Sur les clichés


Par Jörg M. Colberg

Dans une large mesure, la photographie a désormais pour seule préoccupation la production de clichés visuels. Cette évolution concerne tous les genres de la photographie, quelles que puissent être au premier abord leurs différences (au plan visuel ou fonctionnel). L’attrait du cliché, c’est qu’il fournit au lecteur une sensation instantanée de satisfaction, instaurant dès lors un lien entre ce lecteur et l’ensemble des mobiles servis par ce cliché.

Avant de poursuivre, il importe de prendre conscience que la production d’une photographie fondée sur le cliché peut tout à fait exiger une quantité considérable de travail. Il est facile de photographier un coucher de soleil avec un smartphone et d’obtenir par exemple un soleil avec les blancs brûlés et un paysage sombre en arrière-plan. Il est beaucoup plus compliqué de photographier la même scène en évitant chacune des imperfections techniques qui peuvent aisément apparaître sur une telle image.

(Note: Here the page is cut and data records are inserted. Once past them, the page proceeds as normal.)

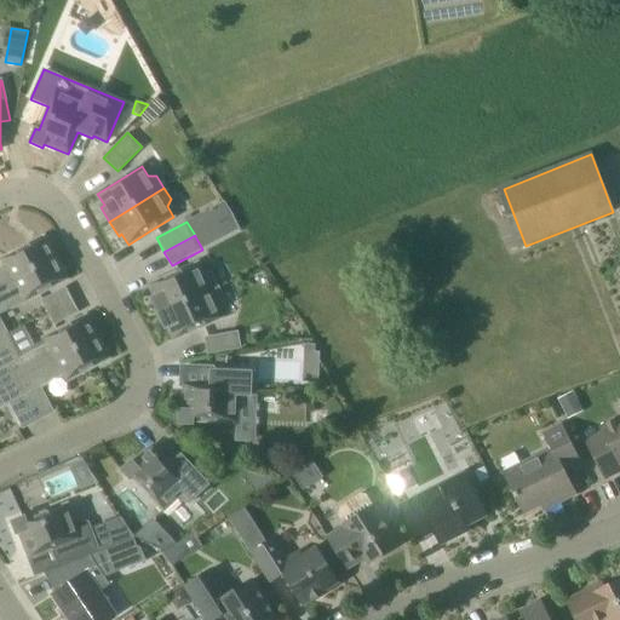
[(0,287),(56,258),(45,237),(1,259),(5,267),(0,269),(0,287)]
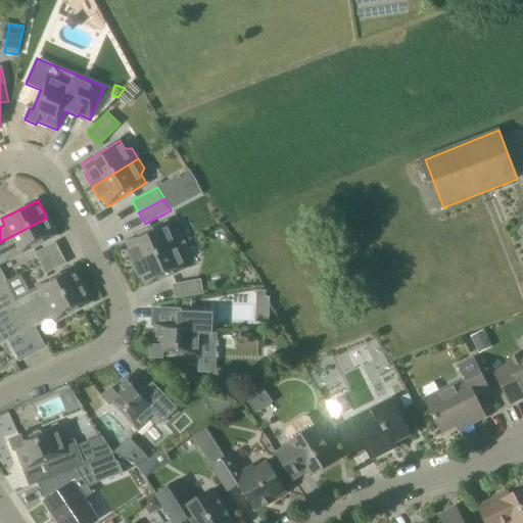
[(0,284),(6,281),(0,269),(0,257),(17,249),(20,254),(56,236),(47,218),(0,242),(0,284)]
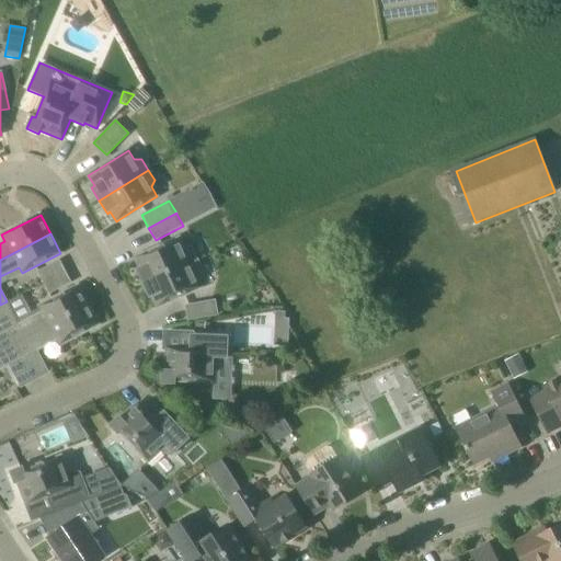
[(144,284),(195,259),(191,248),(182,247),(178,237),(135,259),(139,267),(137,270),(144,284)]
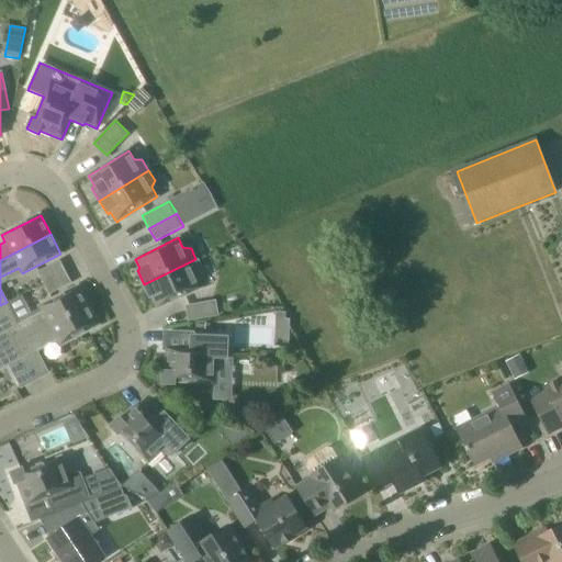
[(158,308),(201,288),(197,278),(201,271),(195,259),(144,284),(149,299),(153,298),(158,308)]
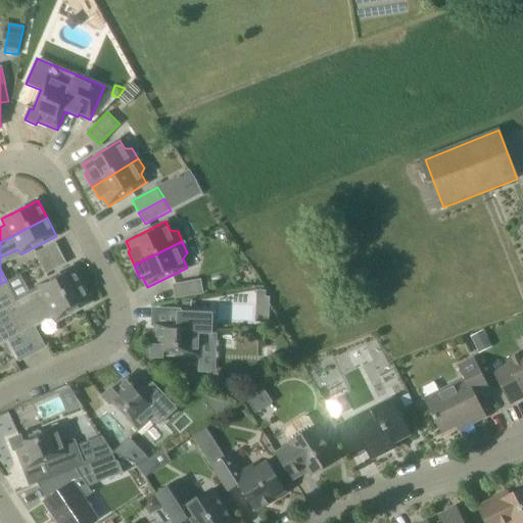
[(14,321),(83,284),(73,267),(37,286),(40,291),(17,302),(6,281),(0,284),(0,298),(5,295),(11,307),(8,308),(14,321)]
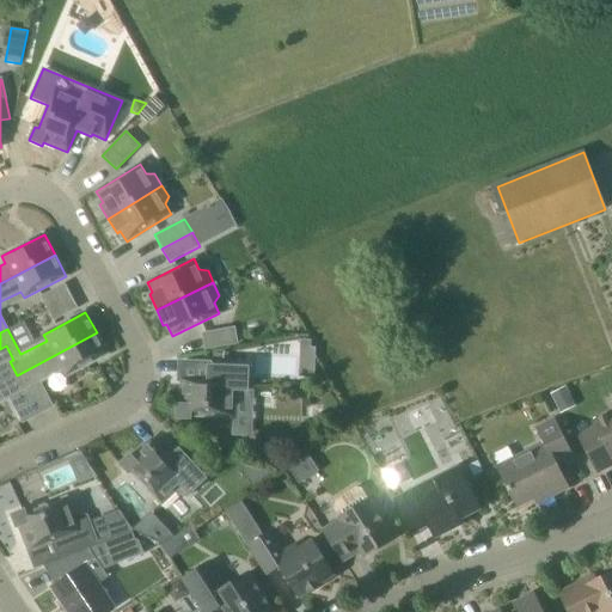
[(204,350),(238,344),(234,328),(202,334),(204,350)]
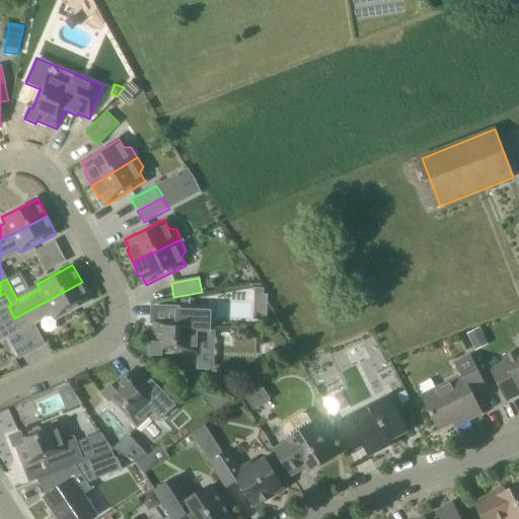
[(18,332),(23,343),(29,339),(24,328),(53,313),(56,319),(91,300),(82,282),(14,318),(20,329),(17,331),(18,332)]
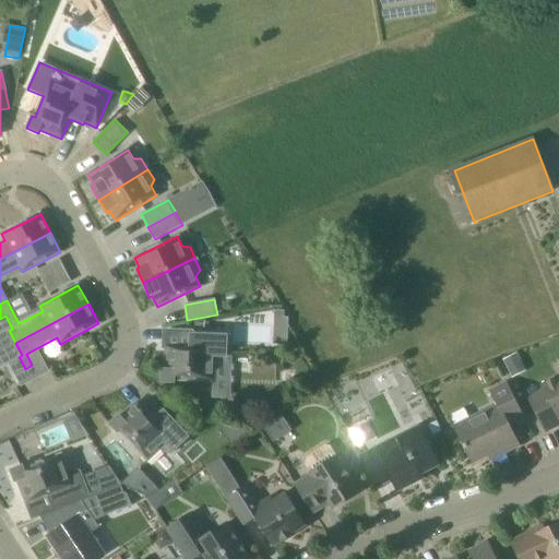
[(0,351),(15,343),(9,330),(12,329),(6,316),(0,319),(0,351)]
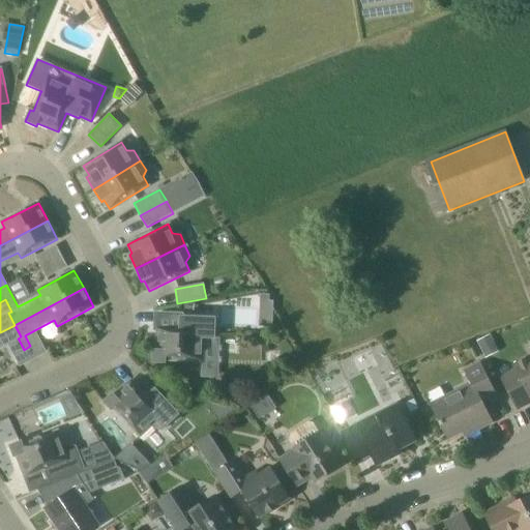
[(213,341),(214,319),(180,318),(180,329),(157,329),(156,351),(153,351),(153,363),(166,363),(166,360),(203,361),(204,345),(213,341)]
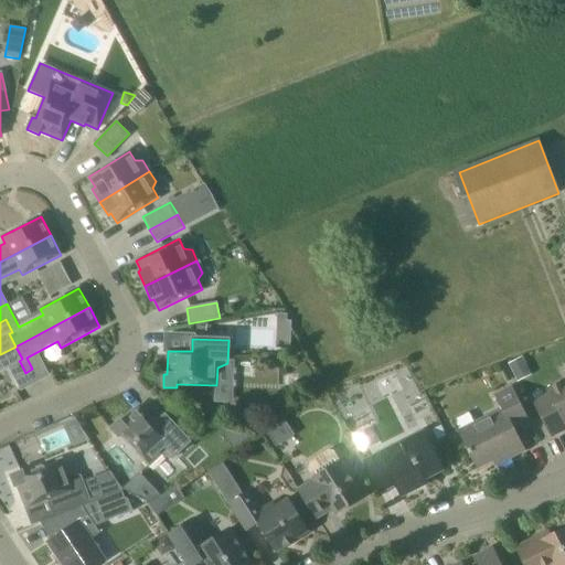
[(16,347),(0,354),(0,372),(20,362),(19,361),(22,359),(16,347)]
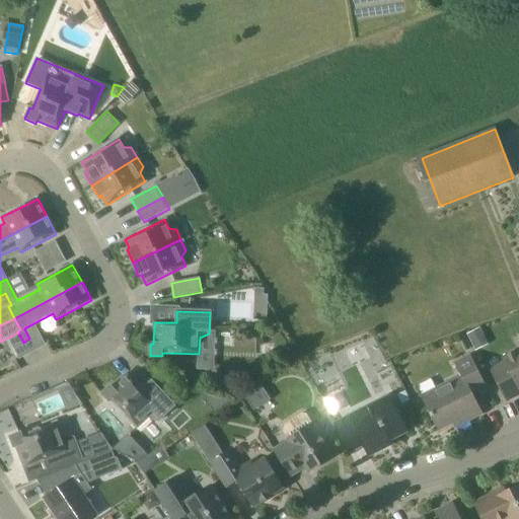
[(35,350),(29,339),(23,343),(28,353),(35,350)]
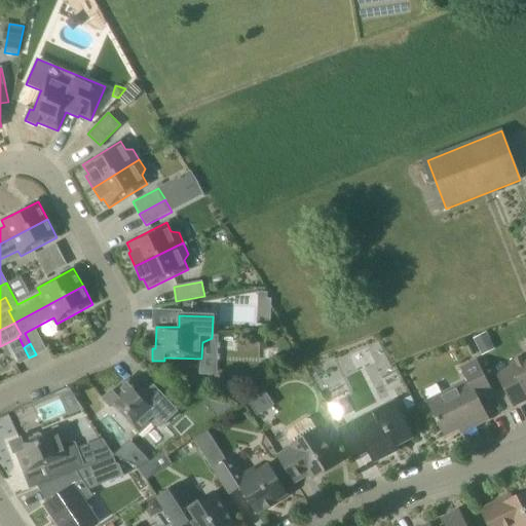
[(514,406),(525,400),(525,353),(510,362),(513,367),(498,375),(514,406)]
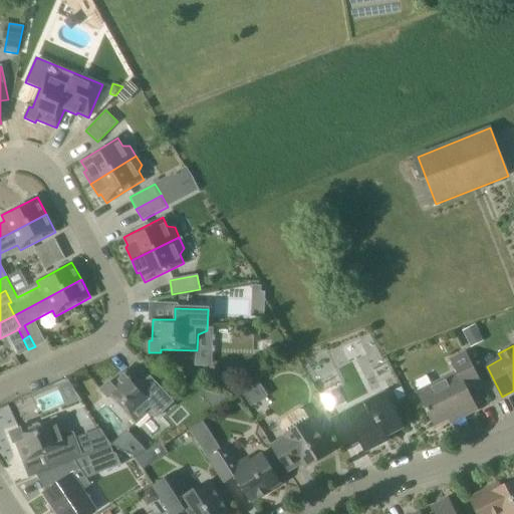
[(461,418),(477,410),(468,390),(482,382),(469,356),(455,363),(461,374),(420,396),(435,426),(459,413),(461,418)]
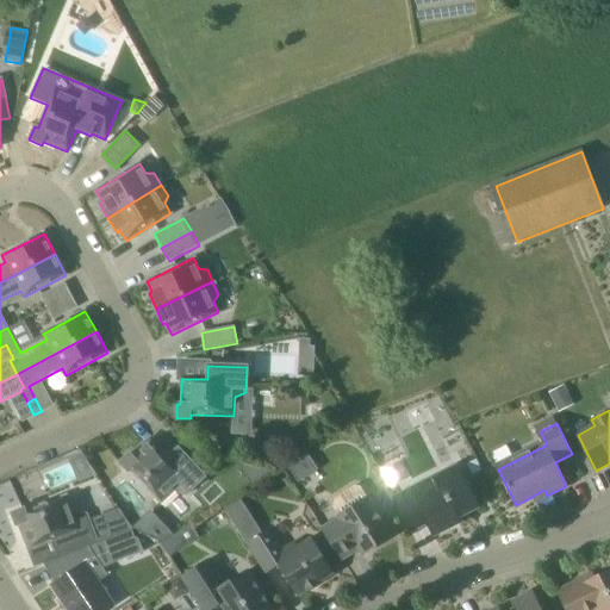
[(168,458),(150,439),(132,456),(130,453),(119,462),(129,473),(131,471),(161,503),(175,490),(187,495),(205,477),(179,448),(168,458)]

Les clichés sont toujours rattachés à un but. Le cliché lui-même n’est pas le but. Il ne sert que de connecteur, un peu comme une fiche s’adapte dans la prise correspondante. Nous voyons et manipulons des fiches et des prises, mais ce qui nous intéresse en réalité, c’est l’électricité (invisible) qui y circule. Un cliché photographique agit comme une fiche à laquelle le lecteur fournit la prise : celui-ci doit être capable de reconnaître le cliché pour qu’il fonctionne en tant que tel. Une fois la connexion établie, cette reconnaissance déclenche tout le reste, court-circuitant au moins en partie la capacité du lecteur à une pensée critique. Quand on traite des clichés, il faut se concentrer sur l’ « électricité » sous-jacente et non sur les visuels.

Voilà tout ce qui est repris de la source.